• WHAT YOU NEED TO DO
Extract every line from the rows below that contains the word "الهاتفية", with case counting.
****
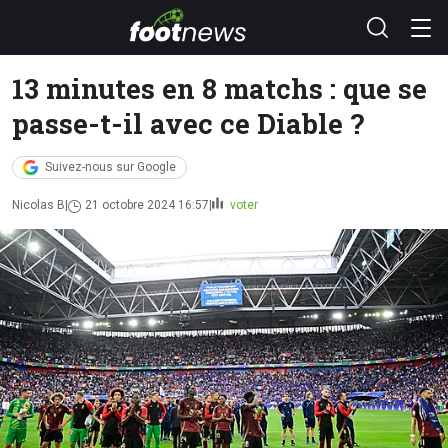
13 minutes en 8 matchs : que se
passe-t-il avec ce Diable ?
Suivez-nous sur Google
Nicolas B
21 octobre 2024 16:57
voter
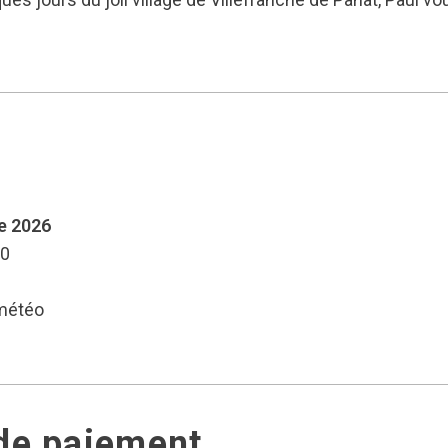
e 2026
00
 météo
 de paiement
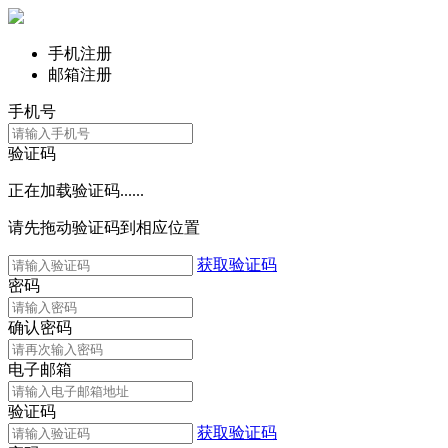
手机注册
邮箱注册
手机号
验证码
正在加载验证码......
请先拖动验证码到相应位置
获取验证码
密码
确认密码
电子邮箱
验证码
获取验证码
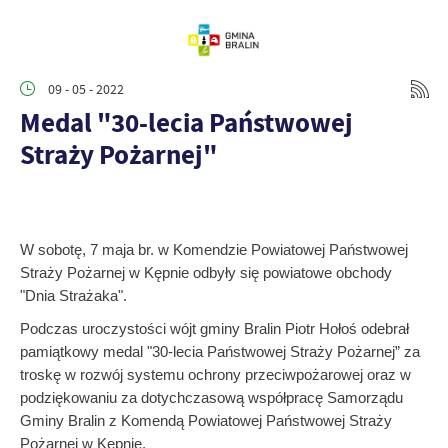
09 - 05 - 2022
Medal "30-lecia Państwowej
Straży Pożarnej"
W sobotę, 7 maja br. w Komendzie Powiatowej Państwowej
Straży Pożarnej w Kępnie odbyły się powiatowe obchody
"Dnia Strażaka".
Podczas uroczystości wójt gminy Bralin Piotr Hołoś odebrał
pamiątkowy medal
"30-lecia Państwowej Straży Pożarnej” za
troskę w rozwój systemu ochrony przeciwpożarowej oraz w
podziękowaniu za dotychczasową współpracę Samorządu
Gminy Bralin z Komendą Powiatowej Państwowej Straży
Pożarnej w Kępnie.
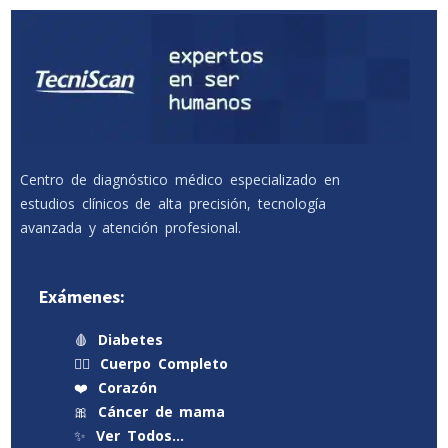
Centro de diagnóstico médico especializado en
estudios clínicos de alta precisión, tecnología
avanzada y atención profesional.
Exámenes:
🩸
Diabetes
🧍‍♂️
Cuerpo Completo
❤️
Corazón
🎀
Cáncer de mama
✨
Ver Todos…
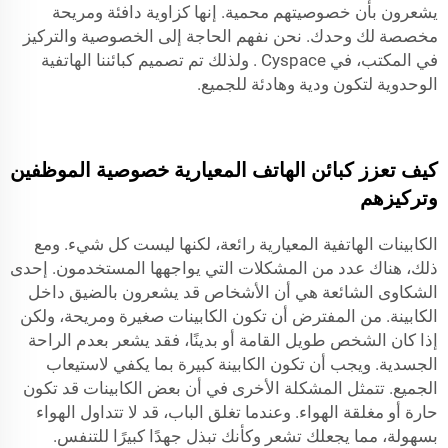
يشعرون بأن خصوصيتهم محمية. إنها كزاوية دافئة ومريحة
مخصصة لك وحدك. نحن نفهم الحاجة إلى الخصوصية والتركيز
في المكتب، في
Cyspace
. ولذلك تم تصميم كبائننا الهاتفية
الوحدوية لتكون ودية وهادئة للجميع.
كيف تعزز كبائن الهاتف المعيارية خصوصية الموظفين
وتركيزهم
الكابينات الهاتفية المعيارية رائعة، لكنها ليست كل شيء. ومع
ذلك، هناك عدد من المشكلات التي يواجهها المستخدمون. إحدى
الشكاوى الشائعة هي أن الأشخاص قد يشعرون بالضيق داخل
الكابينة. من المفترض أن تكون الكابينات صغيرة ومريحة، ولكن
إذا كان الشخص طويل القامة أو بدينًا، فقد يشعر بعدم الراحة
الجسدية. ويجب أن تكون الكابينة كبيرة بما يكفي لاستيعاب
الجميع. تتمثل المشكلة الأخرى في أن بعض الكابينات قد تكون
حارة أو مغلقة الهواء. وعندما تغلق الباب، قد لا تتداول الهواء
بسهولة، مما يجعلك تشعر وكأنك تبذل جهدًا كبيرًا للتنفس.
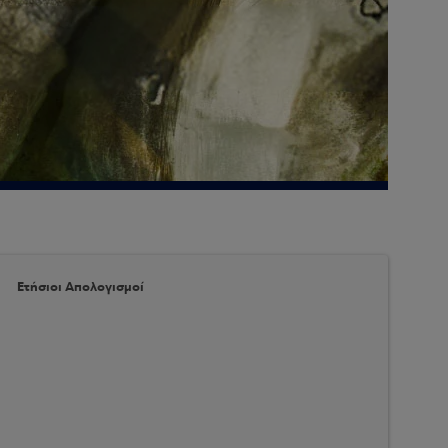
Ετήσιοι Απολογισμοί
****
• WRITTEN SOLUTION
. ولذلك تم تصميم كبائننا الهاتفية
الكابينات الهاتفية المعيارية رائعة، لكنها ليست كل شيء. ومع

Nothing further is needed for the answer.